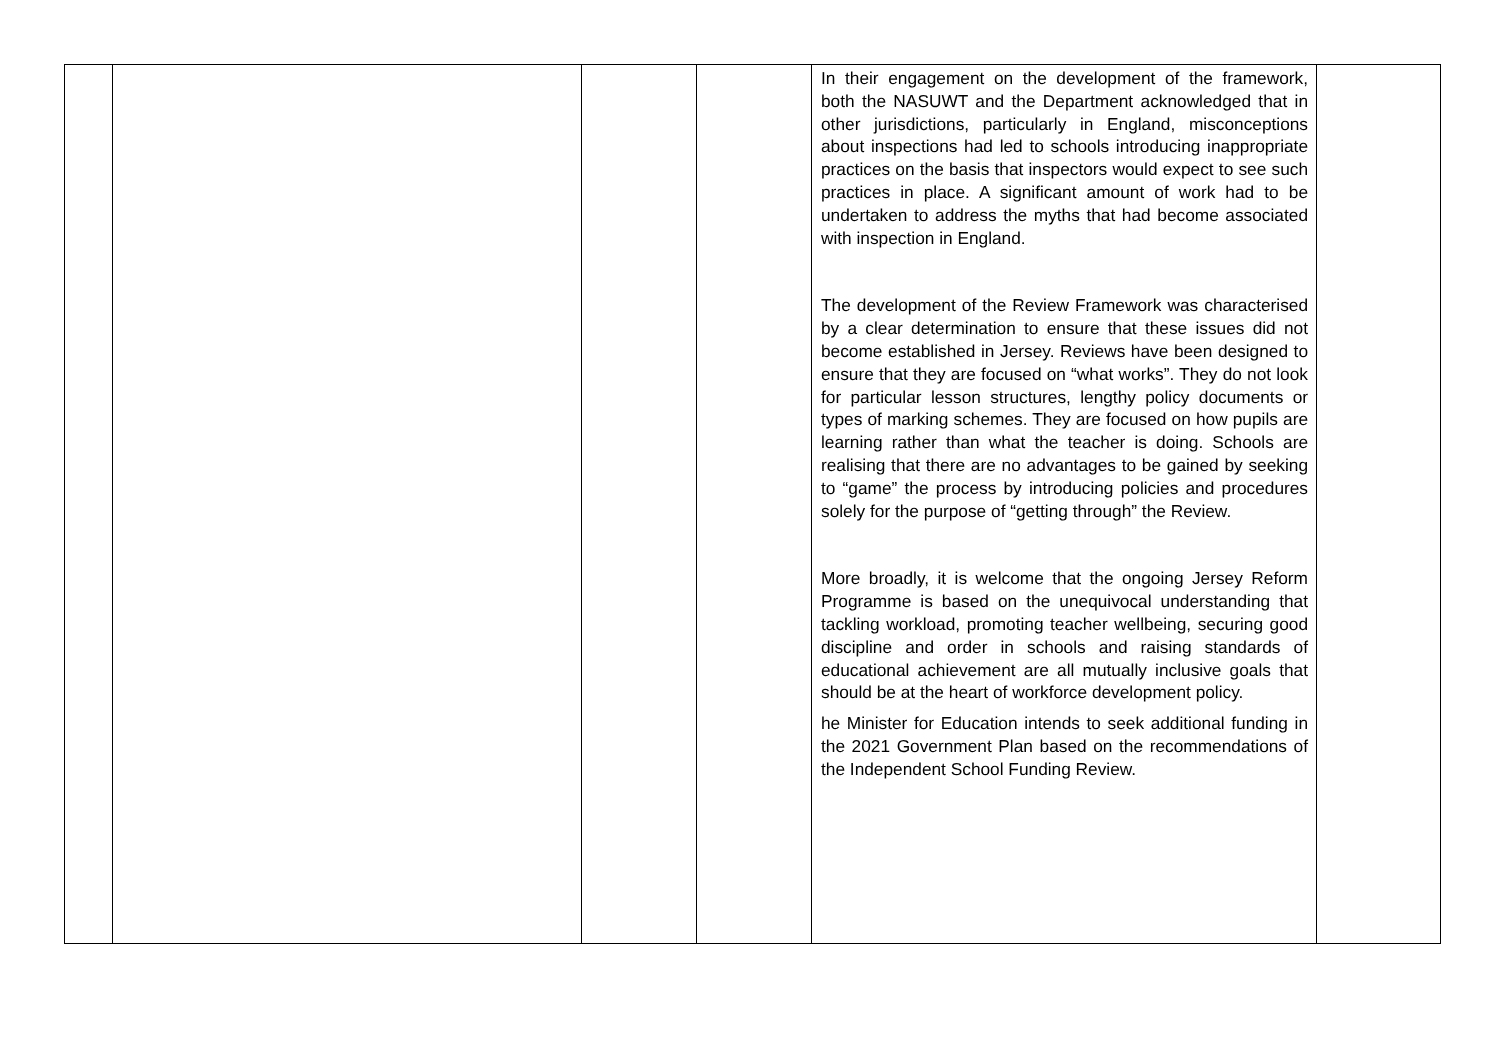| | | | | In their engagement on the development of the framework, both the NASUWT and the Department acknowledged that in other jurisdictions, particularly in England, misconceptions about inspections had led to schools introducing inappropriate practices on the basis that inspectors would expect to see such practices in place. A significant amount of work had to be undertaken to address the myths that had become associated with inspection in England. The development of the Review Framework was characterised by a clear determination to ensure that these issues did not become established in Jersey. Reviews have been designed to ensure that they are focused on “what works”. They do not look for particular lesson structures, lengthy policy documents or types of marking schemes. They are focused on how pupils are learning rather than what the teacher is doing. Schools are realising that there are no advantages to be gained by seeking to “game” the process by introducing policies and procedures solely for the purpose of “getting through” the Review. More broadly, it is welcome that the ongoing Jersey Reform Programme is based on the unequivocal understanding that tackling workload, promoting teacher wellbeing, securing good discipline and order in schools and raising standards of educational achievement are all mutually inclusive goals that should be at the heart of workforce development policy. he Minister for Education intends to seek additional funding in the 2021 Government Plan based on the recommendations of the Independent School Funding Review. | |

══════════════════════════════

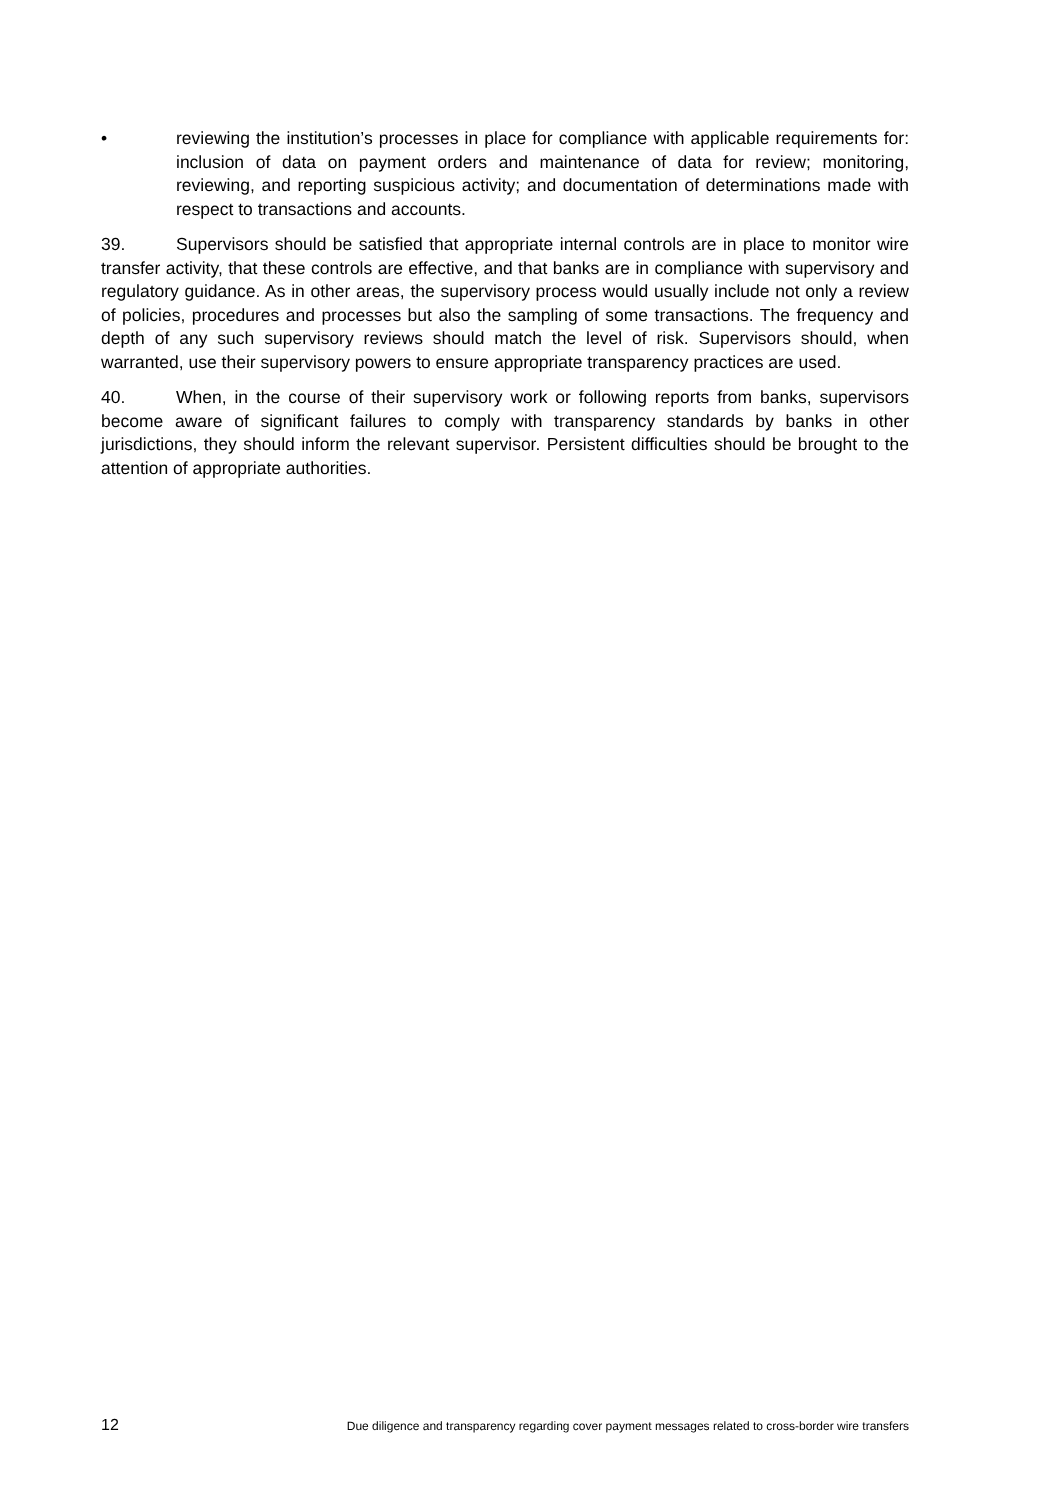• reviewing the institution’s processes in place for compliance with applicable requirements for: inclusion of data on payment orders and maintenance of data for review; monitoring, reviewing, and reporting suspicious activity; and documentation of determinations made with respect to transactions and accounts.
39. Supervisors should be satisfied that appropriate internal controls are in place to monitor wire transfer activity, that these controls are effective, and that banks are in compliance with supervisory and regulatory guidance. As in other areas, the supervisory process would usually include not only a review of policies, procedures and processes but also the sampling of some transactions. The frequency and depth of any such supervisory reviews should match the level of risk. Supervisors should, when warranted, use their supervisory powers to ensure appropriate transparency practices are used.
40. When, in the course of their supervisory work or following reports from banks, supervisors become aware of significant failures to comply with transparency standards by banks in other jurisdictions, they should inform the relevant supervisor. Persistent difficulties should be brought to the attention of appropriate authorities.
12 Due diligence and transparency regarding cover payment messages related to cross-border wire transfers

══════════════════════════════

**TRY IT:**
Among the records above, extract exactly the lines from the line with "40. When, in" to the line with "12 Due diligence", both lines included, and leave out the rest.

**OUTPUT OF THE EXERCISE:**
40. When, in the course of their supervisory work or following reports from banks, supervisors become aware of significant failures to comply with transparency standards by banks in other jurisdictions, they should inform the relevant supervisor. Persistent difficulties should be brought to the attention of appropriate authorities.
12 Due diligence and transparency regarding cover payment messages related to cross-border wire transfers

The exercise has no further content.